### Task instructions:
(a) Answer these questions from the NTCP modeling text:
(i)
What measure is given as an example for estimating the relative impact on quality of life from various endpoints?
(ii)
Which reports are named as noting limitations of classical NTCP modeling?
(iii)
What did Dean et al. model the risk of?
(b) Revise the stretch of the NTCP modeling text from "Alternative strategies to" through "in dose-volume histograms.", replacing "classical" with "conventional".

### Text section:

===============

When it comes to simultaneously evaluating multiple different endpoints one approach could be to estimate the relative impact on quality of life from the various endpoints for example as quality-adjusted life years.⁶⁸ This would potentially allow for a single measure common scale assessment of all different endpoints, and would go along the lines of implementing patient-reported outcomes as key components in radiation oncology decision making.^69,70

Alternative strategies to overcome NTCP modeling limitations

As noted in the QUANTEC reports and many of the papers included in this review, classical NTCP modeling is subject to several limitations such as dealing with highly correlated dosimetric parameters, or the lack of spatial information in dose-volume histograms.

To overcome the limitation of correlated data, a functional data analysis approach was implemented by Dean et al. to model the risk of grade ≥3 dysphagia and oral mucositis.⁷¹ This approach models dose-volume data as a continuous function, with components determined using unsupervised (principal components analysis), or supervised (partial least squares regression) analysis, as well as including clinical covariates in the model. Reducing the dimensionality of the dose data in this manner should provide more robust estimates of dose-response parameters and improve generalizability of the model, but does add more complexity to the interpretation of the model parameters.

===============

(Records from a data collection)

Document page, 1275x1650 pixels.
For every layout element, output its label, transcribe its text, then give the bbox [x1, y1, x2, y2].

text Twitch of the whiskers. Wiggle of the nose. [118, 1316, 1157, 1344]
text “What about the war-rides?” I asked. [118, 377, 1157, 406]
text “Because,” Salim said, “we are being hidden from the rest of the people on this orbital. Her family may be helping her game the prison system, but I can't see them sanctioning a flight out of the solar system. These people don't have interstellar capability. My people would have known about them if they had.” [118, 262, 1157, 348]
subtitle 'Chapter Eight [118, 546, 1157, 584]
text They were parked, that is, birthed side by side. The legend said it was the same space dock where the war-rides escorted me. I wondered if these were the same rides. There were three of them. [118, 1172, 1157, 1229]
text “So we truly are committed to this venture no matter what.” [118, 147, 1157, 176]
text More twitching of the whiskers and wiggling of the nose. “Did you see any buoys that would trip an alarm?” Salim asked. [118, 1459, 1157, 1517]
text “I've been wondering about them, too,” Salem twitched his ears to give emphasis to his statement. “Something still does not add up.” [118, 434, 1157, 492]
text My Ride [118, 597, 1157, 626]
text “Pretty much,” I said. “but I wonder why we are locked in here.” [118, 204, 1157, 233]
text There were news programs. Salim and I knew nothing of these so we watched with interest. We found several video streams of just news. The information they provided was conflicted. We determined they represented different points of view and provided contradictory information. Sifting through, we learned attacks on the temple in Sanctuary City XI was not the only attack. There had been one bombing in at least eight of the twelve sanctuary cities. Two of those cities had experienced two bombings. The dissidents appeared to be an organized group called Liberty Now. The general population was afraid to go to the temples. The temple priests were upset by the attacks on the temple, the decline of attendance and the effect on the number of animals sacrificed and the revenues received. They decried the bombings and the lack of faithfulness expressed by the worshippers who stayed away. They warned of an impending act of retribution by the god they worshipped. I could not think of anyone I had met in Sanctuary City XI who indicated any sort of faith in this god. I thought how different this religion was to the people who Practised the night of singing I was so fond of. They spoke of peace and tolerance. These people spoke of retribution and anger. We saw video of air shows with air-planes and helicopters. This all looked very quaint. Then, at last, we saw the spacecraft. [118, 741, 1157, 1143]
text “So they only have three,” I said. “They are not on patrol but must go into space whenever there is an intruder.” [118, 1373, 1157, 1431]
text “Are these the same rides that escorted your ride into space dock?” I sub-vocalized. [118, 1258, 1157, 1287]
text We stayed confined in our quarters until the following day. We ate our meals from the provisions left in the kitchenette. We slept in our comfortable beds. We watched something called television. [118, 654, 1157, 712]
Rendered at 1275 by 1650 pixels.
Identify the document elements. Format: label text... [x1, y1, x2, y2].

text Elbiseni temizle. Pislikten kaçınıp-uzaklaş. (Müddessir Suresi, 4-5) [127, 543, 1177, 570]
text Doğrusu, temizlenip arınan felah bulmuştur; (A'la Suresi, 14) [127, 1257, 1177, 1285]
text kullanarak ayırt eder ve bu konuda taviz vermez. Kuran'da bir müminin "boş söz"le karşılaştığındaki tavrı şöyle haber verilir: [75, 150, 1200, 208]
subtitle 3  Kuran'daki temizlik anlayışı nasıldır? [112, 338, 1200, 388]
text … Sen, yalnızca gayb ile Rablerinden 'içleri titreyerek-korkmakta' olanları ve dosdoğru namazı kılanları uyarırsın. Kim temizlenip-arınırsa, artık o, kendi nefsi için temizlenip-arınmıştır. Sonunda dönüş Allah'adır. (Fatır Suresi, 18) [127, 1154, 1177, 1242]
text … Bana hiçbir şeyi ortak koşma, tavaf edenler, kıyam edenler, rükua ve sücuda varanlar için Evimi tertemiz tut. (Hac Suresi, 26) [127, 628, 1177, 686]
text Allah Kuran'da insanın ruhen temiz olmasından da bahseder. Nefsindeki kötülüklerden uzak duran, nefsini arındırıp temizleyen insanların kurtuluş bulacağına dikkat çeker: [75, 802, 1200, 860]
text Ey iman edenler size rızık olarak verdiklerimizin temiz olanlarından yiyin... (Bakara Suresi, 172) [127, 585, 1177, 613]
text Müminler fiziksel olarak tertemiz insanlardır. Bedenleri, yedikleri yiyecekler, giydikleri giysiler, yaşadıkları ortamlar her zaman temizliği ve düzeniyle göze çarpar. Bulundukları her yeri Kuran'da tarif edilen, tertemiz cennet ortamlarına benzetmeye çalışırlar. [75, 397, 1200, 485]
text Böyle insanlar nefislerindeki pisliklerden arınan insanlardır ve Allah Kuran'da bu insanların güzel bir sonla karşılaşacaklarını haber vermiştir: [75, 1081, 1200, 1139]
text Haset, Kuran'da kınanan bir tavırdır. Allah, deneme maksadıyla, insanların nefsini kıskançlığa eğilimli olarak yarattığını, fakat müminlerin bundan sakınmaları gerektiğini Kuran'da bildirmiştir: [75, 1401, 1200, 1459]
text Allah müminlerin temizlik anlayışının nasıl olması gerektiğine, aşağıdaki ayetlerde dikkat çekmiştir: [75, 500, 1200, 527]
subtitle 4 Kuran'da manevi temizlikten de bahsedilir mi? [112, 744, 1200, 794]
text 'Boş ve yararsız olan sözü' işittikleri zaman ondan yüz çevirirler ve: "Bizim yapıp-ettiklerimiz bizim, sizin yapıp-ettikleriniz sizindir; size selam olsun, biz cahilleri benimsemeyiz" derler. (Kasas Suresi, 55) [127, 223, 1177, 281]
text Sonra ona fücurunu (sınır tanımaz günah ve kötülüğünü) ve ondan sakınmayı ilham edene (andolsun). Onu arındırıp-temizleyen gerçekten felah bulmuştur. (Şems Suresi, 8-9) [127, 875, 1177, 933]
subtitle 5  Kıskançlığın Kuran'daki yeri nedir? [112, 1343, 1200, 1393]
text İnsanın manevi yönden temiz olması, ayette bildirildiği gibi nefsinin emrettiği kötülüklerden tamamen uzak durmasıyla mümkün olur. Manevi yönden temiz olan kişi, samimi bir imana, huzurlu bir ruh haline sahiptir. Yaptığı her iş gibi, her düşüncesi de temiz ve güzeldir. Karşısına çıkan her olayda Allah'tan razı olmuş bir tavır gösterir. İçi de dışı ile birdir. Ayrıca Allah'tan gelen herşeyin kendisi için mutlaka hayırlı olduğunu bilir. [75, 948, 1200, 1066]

===============

### Set of answers:
(a)
(i)
Quality-adjusted life years.
(ii)
The QUANTEC reports.
(iii)
Grade ≥3 dysphagia and oral mucositis.

(b)
Alternative strategies to overcome NTCP modeling limitations

As noted in the QUANTEC reports and many of the papers included in this review, conventional NTCP modeling is subject to several limitations such as dealing with highly correlated dosimetric parameters, or the lack of spatial information in dose-volume histograms.